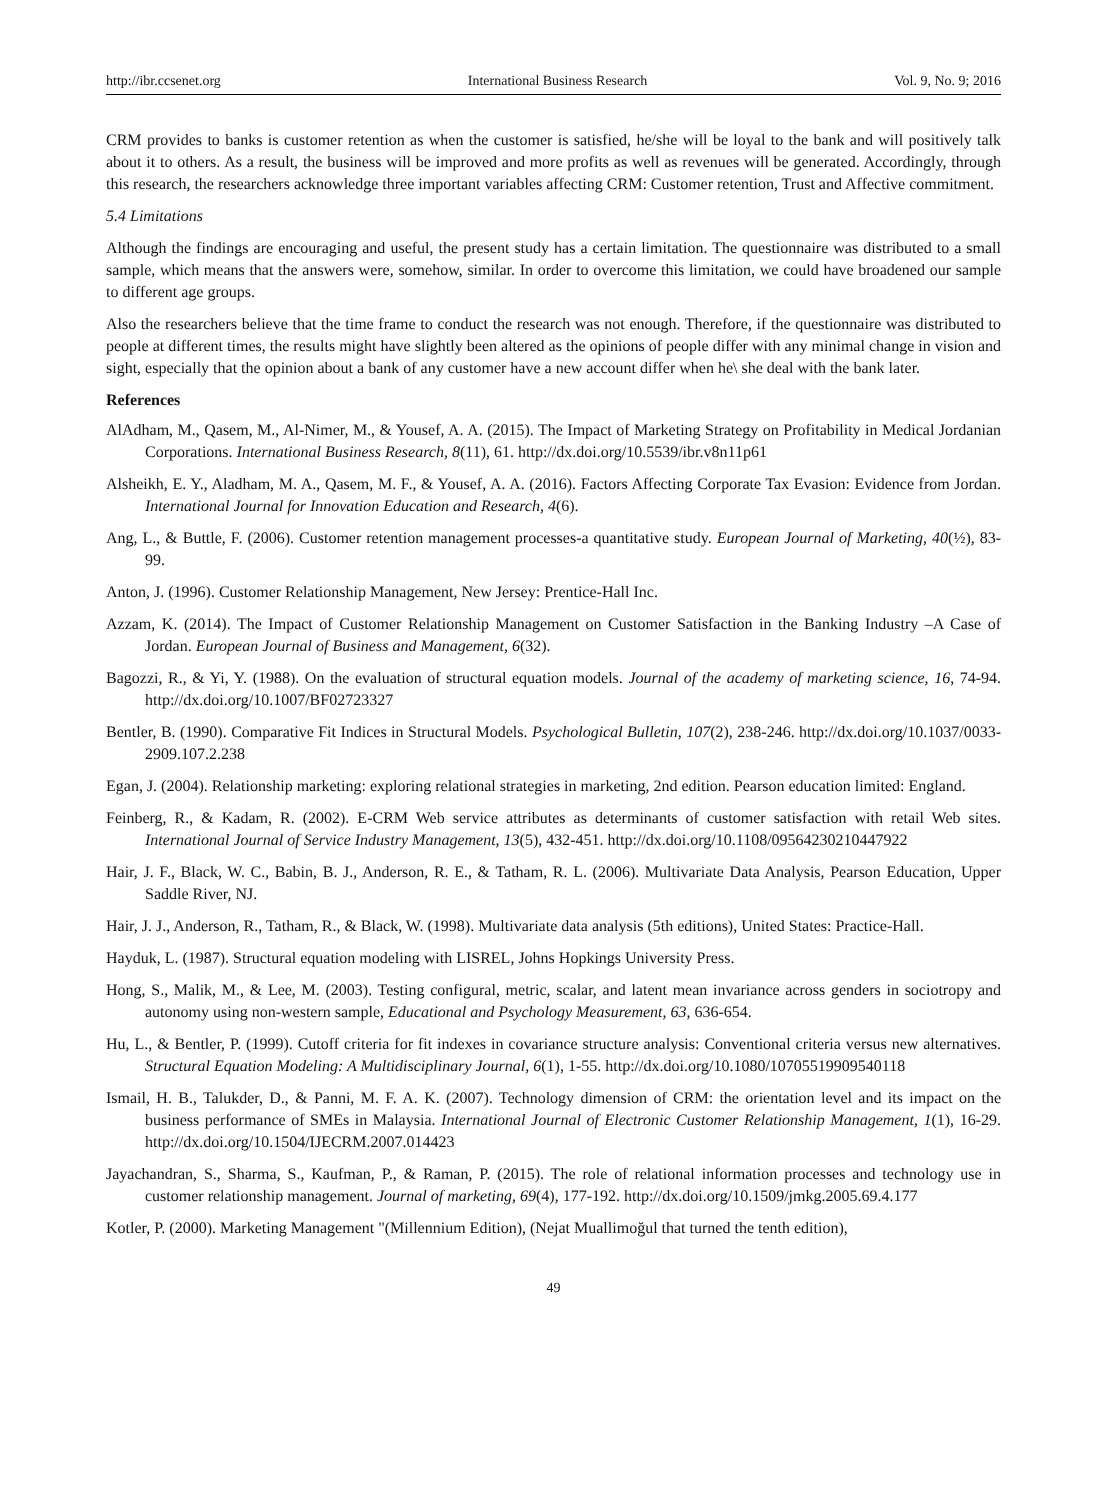http://ibr.ccsenet.org International Business Research Vol. 9, No. 9; 2016
CRM provides to banks is customer retention as when the customer is satisfied, he/she will be loyal to the bank and will positively talk about it to others. As a result, the business will be improved and more profits as well as revenues will be generated. Accordingly, through this research, the researchers acknowledge three important variables affecting CRM: Customer retention, Trust and Affective commitment.
5.4 Limitations
Although the findings are encouraging and useful, the present study has a certain limitation. The questionnaire was distributed to a small sample, which means that the answers were, somehow, similar. In order to overcome this limitation, we could have broadened our sample to different age groups.
Also the researchers believe that the time frame to conduct the research was not enough. Therefore, if the questionnaire was distributed to people at different times, the results might have slightly been altered as the opinions of people differ with any minimal change in vision and sight, especially that the opinion about a bank of any customer have a new account differ when he\ she deal with the bank later.
References
AlAdham, M., Qasem, M., Al-Nimer, M., & Yousef, A. A. (2015). The Impact of Marketing Strategy on Profitability in Medical Jordanian Corporations. International Business Research, 8(11), 61. http://dx.doi.org/10.5539/ibr.v8n11p61
Alsheikh, E. Y., Aladham, M. A., Qasem, M. F., & Yousef, A. A. (2016). Factors Affecting Corporate Tax Evasion: Evidence from Jordan. International Journal for Innovation Education and Research, 4(6).
Ang, L., & Buttle, F. (2006). Customer retention management processes-a quantitative study. European Journal of Marketing, 40(½), 83-99.
Anton, J. (1996). Customer Relationship Management, New Jersey: Prentice-Hall Inc.
Azzam, K. (2014). The Impact of Customer Relationship Management on Customer Satisfaction in the Banking Industry –A Case of Jordan. European Journal of Business and Management, 6(32).
Bagozzi, R., & Yi, Y. (1988). On the evaluation of structural equation models. Journal of the academy of marketing science, 16, 74-94. http://dx.doi.org/10.1007/BF02723327
Bentler, B. (1990). Comparative Fit Indices in Structural Models. Psychological Bulletin, 107(2), 238-246. http://dx.doi.org/10.1037/0033-2909.107.2.238
Egan, J. (2004). Relationship marketing: exploring relational strategies in marketing, 2nd edition. Pearson education limited: England.
Feinberg, R., & Kadam, R. (2002). E-CRM Web service attributes as determinants of customer satisfaction with retail Web sites. International Journal of Service Industry Management, 13(5), 432-451. http://dx.doi.org/10.1108/09564230210447922
Hair, J. F., Black, W. C., Babin, B. J., Anderson, R. E., & Tatham, R. L. (2006). Multivariate Data Analysis, Pearson Education, Upper Saddle River, NJ.
Hair, J. J., Anderson, R., Tatham, R., & Black, W. (1998). Multivariate data analysis (5th editions), United States: Practice-Hall.
Hayduk, L. (1987). Structural equation modeling with LISREL, Johns Hopkings University Press.
Hong, S., Malik, M., & Lee, M. (2003). Testing configural, metric, scalar, and latent mean invariance across genders in sociotropy and autonomy using non-western sample, Educational and Psychology Measurement, 63, 636-654.
Hu, L., & Bentler, P. (1999). Cutoff criteria for fit indexes in covariance structure analysis: Conventional criteria versus new alternatives. Structural Equation Modeling: A Multidisciplinary Journal, 6(1), 1-55. http://dx.doi.org/10.1080/10705519909540118
Ismail, H. B., Talukder, D., & Panni, M. F. A. K. (2007). Technology dimension of CRM: the orientation level and its impact on the business performance of SMEs in Malaysia. International Journal of Electronic Customer Relationship Management, 1(1), 16-29. http://dx.doi.org/10.1504/IJECRM.2007.014423
Jayachandran, S., Sharma, S., Kaufman, P., & Raman, P. (2015). The role of relational information processes and technology use in customer relationship management. Journal of marketing, 69(4), 177-192. http://dx.doi.org/10.1509/jmkg.2005.69.4.177
Kotler, P. (2000). Marketing Management "(Millennium Edition), (Nejat Muallimoğul that turned the tenth edition),
49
..........
## Your task:
I'd like the material repeated word for word, without the pictures it holds.

## Solution to this exercise:
http://ibr.ccsenet.org International Business Research Vol. 9, No. 9; 2016
CRM provides to banks is customer retention as when the customer is satisfied, he/she will be loyal to the bank and will positively talk about it to others. As a result, the business will be improved and more profits as well as revenues will be generated. Accordingly, through this research, the researchers acknowledge three important variables affecting CRM: Customer retention, Trust and Affective commitment.
5.4 Limitations
Although the findings are encouraging and useful, the present study has a certain limitation. The questionnaire was distributed to a small sample, which means that the answers were, somehow, similar. In order to overcome this limitation, we could have broadened our sample to different age groups.
Also the researchers believe that the time frame to conduct the research was not enough. Therefore, if the questionnaire was distributed to people at different times, the results might have slightly been altered as the opinions of people differ with any minimal change in vision and sight, especially that the opinion about a bank of any customer have a new account differ when he\ she deal with the bank later.
References
AlAdham, M., Qasem, M., Al-Nimer, M., & Yousef, A. A. (2015). The Impact of Marketing Strategy on Profitability in Medical Jordanian Corporations. International Business Research, 8(11), 61. http://dx.doi.org/10.5539/ibr.v8n11p61
Alsheikh, E. Y., Aladham, M. A., Qasem, M. F., & Yousef, A. A. (2016). Factors Affecting Corporate Tax Evasion: Evidence from Jordan. International Journal for Innovation Education and Research, 4(6).
Ang, L., & Buttle, F. (2006). Customer retention management processes-a quantitative study. European Journal of Marketing, 40(½), 83-99.
Anton, J. (1996). Customer Relationship Management, New Jersey: Prentice-Hall Inc.
Azzam, K. (2014). The Impact of Customer Relationship Management on Customer Satisfaction in the Banking Industry –A Case of Jordan. European Journal of Business and Management, 6(32).
Bagozzi, R., & Yi, Y. (1988). On the evaluation of structural equation models. Journal of the academy of marketing science, 16, 74-94. http://dx.doi.org/10.1007/BF02723327
Bentler, B. (1990). Comparative Fit Indices in Structural Models. Psychological Bulletin, 107(2), 238-246. http://dx.doi.org/10.1037/0033-2909.107.2.238
Egan, J. (2004). Relationship marketing: exploring relational strategies in marketing, 2nd edition. Pearson education limited: England.
Feinberg, R., & Kadam, R. (2002). E-CRM Web service attributes as determinants of customer satisfaction with retail Web sites. International Journal of Service Industry Management, 13(5), 432-451. http://dx.doi.org/10.1108/09564230210447922
Hair, J. F., Black, W. C., Babin, B. J., Anderson, R. E., & Tatham, R. L. (2006). Multivariate Data Analysis, Pearson Education, Upper Saddle River, NJ.
Hair, J. J., Anderson, R., Tatham, R., & Black, W. (1998). Multivariate data analysis (5th editions), United States: Practice-Hall.
Hayduk, L. (1987). Structural equation modeling with LISREL, Johns Hopkings University Press.
Hong, S., Malik, M., & Lee, M. (2003). Testing configural, metric, scalar, and latent mean invariance across genders in sociotropy and autonomy using non-western sample, Educational and Psychology Measurement, 63, 636-654.
Hu, L., & Bentler, P. (1999). Cutoff criteria for fit indexes in covariance structure analysis: Conventional criteria versus new alternatives. Structural Equation Modeling: A Multidisciplinary Journal, 6(1), 1-55. http://dx.doi.org/10.1080/10705519909540118
Ismail, H. B., Talukder, D., & Panni, M. F. A. K. (2007). Technology dimension of CRM: the orientation level and its impact on the business performance of SMEs in Malaysia. International Journal of Electronic Customer Relationship Management, 1(1), 16-29. http://dx.doi.org/10.1504/IJECRM.2007.014423
Jayachandran, S., Sharma, S., Kaufman, P., & Raman, P. (2015). The role of relational information processes and technology use in customer relationship management. Journal of marketing, 69(4), 177-192. http://dx.doi.org/10.1509/jmkg.2005.69.4.177
Kotler, P. (2000). Marketing Management "(Millennium Edition), (Nejat Muallimoğul that turned the tenth edition),
49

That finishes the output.